The self-normalization plans, prepared and approved by the boards of directors of each financial institution, outline governance structures including the authority and responsibilities of the board and executives to respond swiftly to management crises. They include criteria for determining crisis situations (trigger indicators and conditions) and self-help measures (self-normalization tools) to restore financial soundness such as capital adequacy. Considering the characteristics of crisis situations and normalization tools, financial companies selected highly effective measures as core self-normalization tools to overcome crises, including ▲ liquidity procurement (bond issuance, deposit raising, etc.) ▲ asset sales (bond sales, disposal of real estate and other held assets) ▲ capital expansion (bond issuance, rights offering, etc.). The plans also include communication strategies to prevent unnecessary confusion among financial markets and consumers during crises. If a management crisis situation described in the self-normalization plan occurs, the financial institution is obligated to take actions according to the plan.


The resolution plans submitted by the KDIC include executable resolution methods and detailed implementation plans (resolution strategies) to maintain financial stability in the event of insolvency, funding plans for the implementation of resolution strategies, measures to maintain operational continuity to ensure the continuous performance of core functions during the resolution process, and depositor protection measures.
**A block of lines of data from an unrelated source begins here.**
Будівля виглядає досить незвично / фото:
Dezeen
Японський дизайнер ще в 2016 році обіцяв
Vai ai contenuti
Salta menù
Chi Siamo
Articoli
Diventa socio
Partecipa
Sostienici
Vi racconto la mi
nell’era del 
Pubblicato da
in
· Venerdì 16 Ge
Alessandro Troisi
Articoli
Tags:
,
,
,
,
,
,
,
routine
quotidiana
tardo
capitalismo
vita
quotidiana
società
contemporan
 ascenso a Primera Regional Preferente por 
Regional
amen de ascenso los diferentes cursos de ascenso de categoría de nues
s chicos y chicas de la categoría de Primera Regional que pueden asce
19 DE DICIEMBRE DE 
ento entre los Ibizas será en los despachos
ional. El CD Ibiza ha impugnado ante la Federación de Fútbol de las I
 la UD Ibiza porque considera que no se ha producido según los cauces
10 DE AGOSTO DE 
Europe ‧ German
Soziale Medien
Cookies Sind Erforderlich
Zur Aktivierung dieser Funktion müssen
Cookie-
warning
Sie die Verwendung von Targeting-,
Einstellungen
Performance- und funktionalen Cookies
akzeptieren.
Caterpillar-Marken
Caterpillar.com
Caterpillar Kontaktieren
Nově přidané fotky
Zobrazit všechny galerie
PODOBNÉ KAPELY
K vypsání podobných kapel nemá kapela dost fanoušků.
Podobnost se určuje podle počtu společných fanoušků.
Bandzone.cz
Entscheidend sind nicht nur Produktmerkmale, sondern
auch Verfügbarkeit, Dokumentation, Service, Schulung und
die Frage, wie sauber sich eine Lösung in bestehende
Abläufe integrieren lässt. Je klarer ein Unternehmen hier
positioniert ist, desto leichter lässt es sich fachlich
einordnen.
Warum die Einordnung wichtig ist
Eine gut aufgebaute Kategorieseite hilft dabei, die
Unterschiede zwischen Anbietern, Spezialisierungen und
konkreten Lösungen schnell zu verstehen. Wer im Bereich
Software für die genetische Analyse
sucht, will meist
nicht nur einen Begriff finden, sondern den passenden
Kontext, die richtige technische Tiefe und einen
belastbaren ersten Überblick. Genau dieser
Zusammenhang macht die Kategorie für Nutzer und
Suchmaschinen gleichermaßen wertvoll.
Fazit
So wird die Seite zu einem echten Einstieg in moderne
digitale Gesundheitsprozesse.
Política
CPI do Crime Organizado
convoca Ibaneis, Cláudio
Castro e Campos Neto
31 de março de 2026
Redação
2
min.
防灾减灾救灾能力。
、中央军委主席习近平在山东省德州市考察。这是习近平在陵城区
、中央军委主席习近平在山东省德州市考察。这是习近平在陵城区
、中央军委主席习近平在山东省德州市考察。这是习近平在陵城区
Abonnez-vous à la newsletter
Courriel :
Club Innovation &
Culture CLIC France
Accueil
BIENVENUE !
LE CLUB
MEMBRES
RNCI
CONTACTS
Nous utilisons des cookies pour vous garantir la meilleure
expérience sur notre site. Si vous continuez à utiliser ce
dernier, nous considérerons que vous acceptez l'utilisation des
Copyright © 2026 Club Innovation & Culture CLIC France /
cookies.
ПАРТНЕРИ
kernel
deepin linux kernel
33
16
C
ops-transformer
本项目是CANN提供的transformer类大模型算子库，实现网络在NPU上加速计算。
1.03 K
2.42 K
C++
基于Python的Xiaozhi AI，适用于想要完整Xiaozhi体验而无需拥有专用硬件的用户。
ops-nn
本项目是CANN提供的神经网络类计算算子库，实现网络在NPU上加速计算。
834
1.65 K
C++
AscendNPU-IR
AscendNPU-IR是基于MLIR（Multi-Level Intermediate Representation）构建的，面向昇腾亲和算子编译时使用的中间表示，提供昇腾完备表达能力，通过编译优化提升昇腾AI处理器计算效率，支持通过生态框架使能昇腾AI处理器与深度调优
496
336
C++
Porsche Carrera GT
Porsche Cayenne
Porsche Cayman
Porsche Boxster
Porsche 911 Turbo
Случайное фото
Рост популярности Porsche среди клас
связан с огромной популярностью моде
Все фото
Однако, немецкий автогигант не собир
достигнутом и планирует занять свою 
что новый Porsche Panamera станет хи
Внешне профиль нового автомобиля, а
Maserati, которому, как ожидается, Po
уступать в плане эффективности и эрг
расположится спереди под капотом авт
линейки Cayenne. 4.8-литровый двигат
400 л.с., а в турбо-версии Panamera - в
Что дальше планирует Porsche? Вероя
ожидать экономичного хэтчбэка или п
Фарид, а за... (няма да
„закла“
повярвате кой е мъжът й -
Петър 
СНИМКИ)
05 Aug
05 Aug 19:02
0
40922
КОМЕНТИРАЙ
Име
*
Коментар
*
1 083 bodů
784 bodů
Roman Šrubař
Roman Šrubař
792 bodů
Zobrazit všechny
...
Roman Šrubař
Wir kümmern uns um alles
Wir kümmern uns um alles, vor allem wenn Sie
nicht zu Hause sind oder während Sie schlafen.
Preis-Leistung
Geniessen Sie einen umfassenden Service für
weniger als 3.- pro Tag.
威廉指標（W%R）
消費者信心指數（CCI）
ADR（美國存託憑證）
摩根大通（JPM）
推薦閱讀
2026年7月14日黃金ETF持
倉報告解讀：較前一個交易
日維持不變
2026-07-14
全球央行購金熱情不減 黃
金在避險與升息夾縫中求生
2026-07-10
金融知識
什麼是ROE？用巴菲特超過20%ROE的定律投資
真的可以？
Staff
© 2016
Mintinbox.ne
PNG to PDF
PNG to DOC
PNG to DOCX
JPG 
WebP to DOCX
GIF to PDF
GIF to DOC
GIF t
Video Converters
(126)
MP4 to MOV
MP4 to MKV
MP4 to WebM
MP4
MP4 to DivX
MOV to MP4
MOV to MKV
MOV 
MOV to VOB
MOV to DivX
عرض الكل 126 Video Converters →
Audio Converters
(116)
Regarding resolution methods, among the legally permissible options such as liquidation, bankruptcy, management normalization after financial support, and contract transfer, the plans compare the costs involved in resolution (excluding recoveries from the invested amount) and consider the impact on the stability of the financial system to determine the final resolution strategy. The funds required to implement the selected optimal resolution strategy are generally to be raised by the KDIC itself (using the deposit insurance fund, bond issuance, etc.), and in cases where it is difficult to raise funds from the financial market, borrowing from the government or the Bank of Korea will be pursued.


A Financial Services Commission official stated, "A permanent system to prepare for insolvency of large financial companies is now operational, and it is expected that early response in the event of a crisis will minimize the contagion of financial instability and reduce disruption to the financial system." The official added, "The resolution authority is also expected to reduce costs through prompt and systematic responses based on the resolution plans."



The self-normalization plans and resolution plans are to be prepared, reviewed, and approved annually on a one-year cycle. When the Financial Services Commission newly selects 'systemically important financial institutions' next month, the preparation, evaluation, review, and approval processes will proceed by the first half of next year.


This content was produced with the assistance of AI translation services.